++++ DATASET RECORDS ++++
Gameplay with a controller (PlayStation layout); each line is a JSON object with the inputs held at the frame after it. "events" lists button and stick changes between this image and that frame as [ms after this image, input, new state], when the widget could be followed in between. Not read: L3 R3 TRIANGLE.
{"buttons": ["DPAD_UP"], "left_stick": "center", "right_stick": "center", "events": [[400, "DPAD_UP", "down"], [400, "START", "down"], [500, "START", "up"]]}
++++
++++ DATASET RECORDS ++++
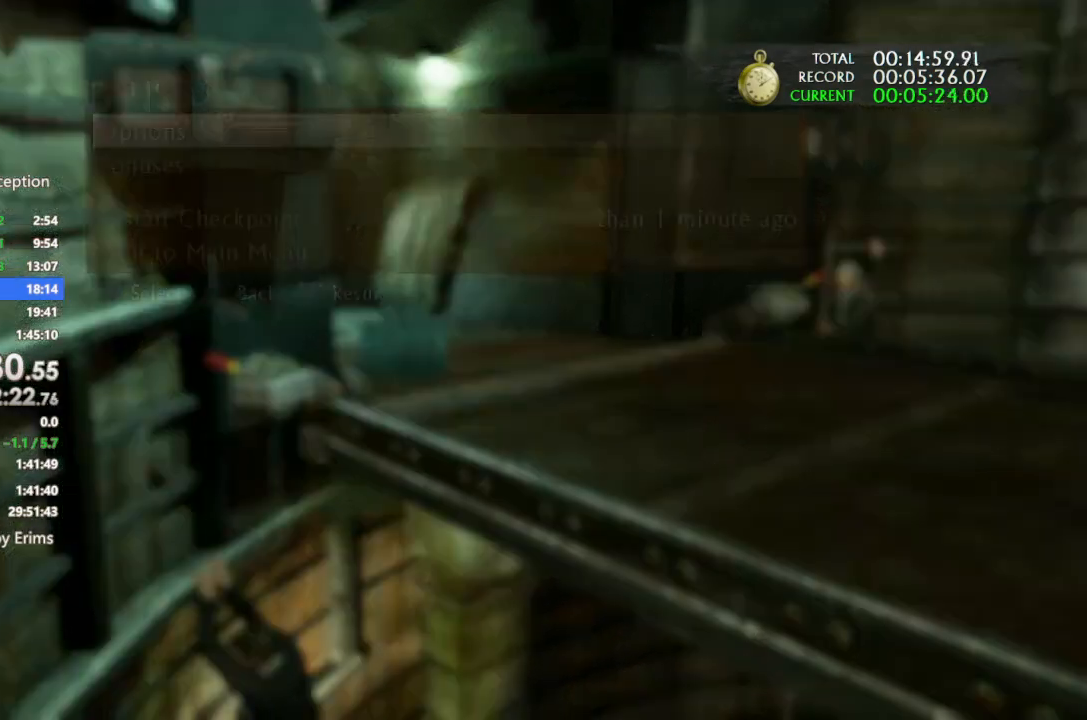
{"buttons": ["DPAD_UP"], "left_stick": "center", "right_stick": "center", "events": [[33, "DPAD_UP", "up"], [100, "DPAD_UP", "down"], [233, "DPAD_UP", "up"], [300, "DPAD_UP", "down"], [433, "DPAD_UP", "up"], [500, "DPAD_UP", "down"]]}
++++
++++ DATASET RECORDS ++++
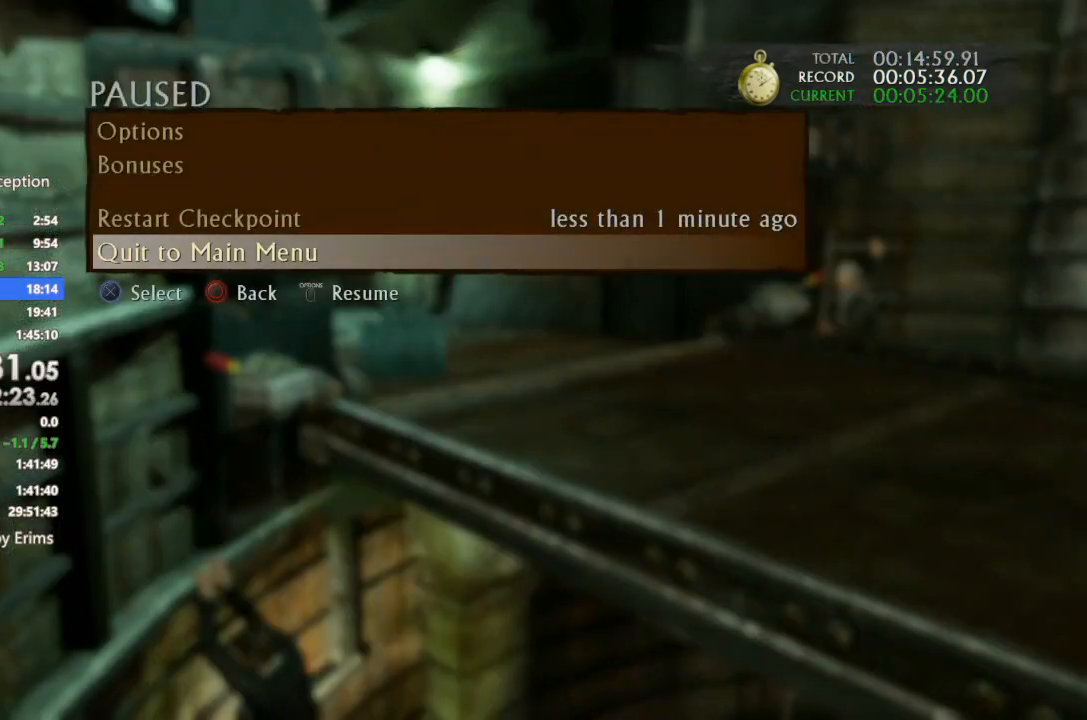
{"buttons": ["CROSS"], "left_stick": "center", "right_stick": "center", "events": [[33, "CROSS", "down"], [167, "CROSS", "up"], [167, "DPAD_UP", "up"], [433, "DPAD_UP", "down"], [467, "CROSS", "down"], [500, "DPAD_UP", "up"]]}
++++
● EXERCISE AIM: Scan the records above, then copy out each line that mentions "down".

● RESULT OF THIS EXERCISE:
{"buttons": ["DPAD_UP"], "left_stick": "center", "right_stick": "center", "events": [[400, "DPAD_UP", "down"], [400, "START", "down"], [500, "START", "up"]]}
{"buttons": ["DPAD_UP"], "left_stick": "center", "right_stick": "center", "events": [[33, "DPAD_UP", "up"], [100, "DPAD_UP", "down"], [233, "DPAD_UP", "up"], [300, "DPAD_UP", "down"], [433, "DPAD_UP", "up"], [500, "DPAD_UP", "down"]]}
{"buttons": ["CROSS"], "left_stick": "center", "right_stick": "center", "events": [[33, "CROSS", "down"], [167, "CROSS", "up"], [167, "DPAD_UP", "up"], [433, "DPAD_UP", "down"], [467, "CROSS", "down"], [500, "DPAD_UP", "up"]]}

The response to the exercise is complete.